CIA

US Intel Vets Oppose Brennan’s CIA Plan

The original idea of the CIA was to have independent-minded experts assessing both short- and longer-term threats to U.S. national security. Mixing with operations and politics was always a danger, which is now highlighted by CIA Director Brennan’s reorganization, opposed by a group of U.S. intelligence veterans.

MEMORANDUM FOR: The President

FROM: Veteran Intelligence Professionals for Sanity

SUBJECT: John Brennan’s Restructuring Plan for CIA

Mr.

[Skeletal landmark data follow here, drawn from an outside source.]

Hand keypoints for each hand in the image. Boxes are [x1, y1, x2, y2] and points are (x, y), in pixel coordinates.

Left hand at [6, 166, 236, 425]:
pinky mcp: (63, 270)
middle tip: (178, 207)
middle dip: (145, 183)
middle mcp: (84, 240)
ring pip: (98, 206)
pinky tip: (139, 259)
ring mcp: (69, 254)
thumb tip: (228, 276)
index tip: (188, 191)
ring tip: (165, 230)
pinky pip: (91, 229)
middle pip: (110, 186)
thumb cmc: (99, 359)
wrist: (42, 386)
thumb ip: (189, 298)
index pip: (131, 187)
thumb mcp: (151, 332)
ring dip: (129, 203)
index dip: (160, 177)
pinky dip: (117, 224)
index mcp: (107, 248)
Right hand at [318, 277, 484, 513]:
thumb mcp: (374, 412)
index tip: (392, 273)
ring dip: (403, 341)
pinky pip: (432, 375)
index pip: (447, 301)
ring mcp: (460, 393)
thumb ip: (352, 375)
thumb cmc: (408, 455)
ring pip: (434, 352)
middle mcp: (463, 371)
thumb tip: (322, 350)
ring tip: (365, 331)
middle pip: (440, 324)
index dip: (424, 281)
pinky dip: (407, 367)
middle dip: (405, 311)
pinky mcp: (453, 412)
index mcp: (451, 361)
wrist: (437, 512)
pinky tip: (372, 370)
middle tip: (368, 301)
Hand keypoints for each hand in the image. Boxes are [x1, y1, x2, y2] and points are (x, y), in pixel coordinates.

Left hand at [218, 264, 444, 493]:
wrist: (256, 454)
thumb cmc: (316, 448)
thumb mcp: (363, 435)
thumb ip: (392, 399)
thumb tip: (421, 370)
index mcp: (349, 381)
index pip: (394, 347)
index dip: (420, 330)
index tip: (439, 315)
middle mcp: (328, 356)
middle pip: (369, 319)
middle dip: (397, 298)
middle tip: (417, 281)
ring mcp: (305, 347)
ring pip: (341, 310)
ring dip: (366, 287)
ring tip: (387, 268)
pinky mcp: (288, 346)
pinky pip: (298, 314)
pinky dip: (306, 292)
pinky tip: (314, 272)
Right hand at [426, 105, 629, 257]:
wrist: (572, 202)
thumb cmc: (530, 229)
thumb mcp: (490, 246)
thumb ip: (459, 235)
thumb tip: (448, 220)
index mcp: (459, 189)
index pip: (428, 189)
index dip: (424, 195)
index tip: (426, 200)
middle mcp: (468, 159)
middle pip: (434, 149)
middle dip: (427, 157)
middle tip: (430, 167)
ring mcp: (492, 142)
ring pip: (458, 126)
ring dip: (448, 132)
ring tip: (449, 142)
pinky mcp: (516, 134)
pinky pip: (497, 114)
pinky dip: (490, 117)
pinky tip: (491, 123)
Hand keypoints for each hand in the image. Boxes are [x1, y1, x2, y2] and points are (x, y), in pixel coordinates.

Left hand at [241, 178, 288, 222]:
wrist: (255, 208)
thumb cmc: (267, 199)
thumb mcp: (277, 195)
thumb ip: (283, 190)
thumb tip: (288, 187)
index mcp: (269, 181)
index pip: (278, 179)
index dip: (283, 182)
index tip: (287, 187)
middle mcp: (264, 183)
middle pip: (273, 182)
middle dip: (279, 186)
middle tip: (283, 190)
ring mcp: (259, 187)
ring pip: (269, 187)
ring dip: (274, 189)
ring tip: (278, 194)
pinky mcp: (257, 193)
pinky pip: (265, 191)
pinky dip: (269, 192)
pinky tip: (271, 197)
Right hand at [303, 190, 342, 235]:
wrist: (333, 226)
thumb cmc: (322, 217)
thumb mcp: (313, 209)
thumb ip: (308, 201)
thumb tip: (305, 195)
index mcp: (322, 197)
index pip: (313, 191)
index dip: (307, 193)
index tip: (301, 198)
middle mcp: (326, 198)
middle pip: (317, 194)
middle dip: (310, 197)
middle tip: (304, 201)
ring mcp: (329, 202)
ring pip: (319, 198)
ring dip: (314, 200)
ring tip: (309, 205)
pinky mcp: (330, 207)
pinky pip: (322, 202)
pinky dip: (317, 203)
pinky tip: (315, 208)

President, the CIA reorganization plan announced by Director John Brennan on Friday is a potentially deadly blow to the objective, fact-based intelligence needed to support fully informed decisions on foreign policy.  We suggest turning this danger into an opportunity to create an independent entity for CIA intelligence analysis immune from the operational demands of the “war on terror.”

On Feb. 5, 2003, immediately after Colin Powell’s address to the UN, members of VIPS sent our first VIPS memorandum, urging President George W. Bush to widen the policy debate “beyond the circle of those advisers clearly bent on a war for which we see no compelling reason and from which we believe the unintended consequences are likely to be catastrophic.”

The “former senior officers” whom Brennan asked for input on the restructuring plan are a similar closed, blinkered circle, as is the “outstanding group of officers from across the Agency” picked by Brennan to look at the Agency’s mission and future. He did not include any of the intelligence community dissidents and alumni who fought against the disastrous politicization of intelligence before the attack on Iraq. Nor does Brennan’s plan reflect the lessons learned from that debacle.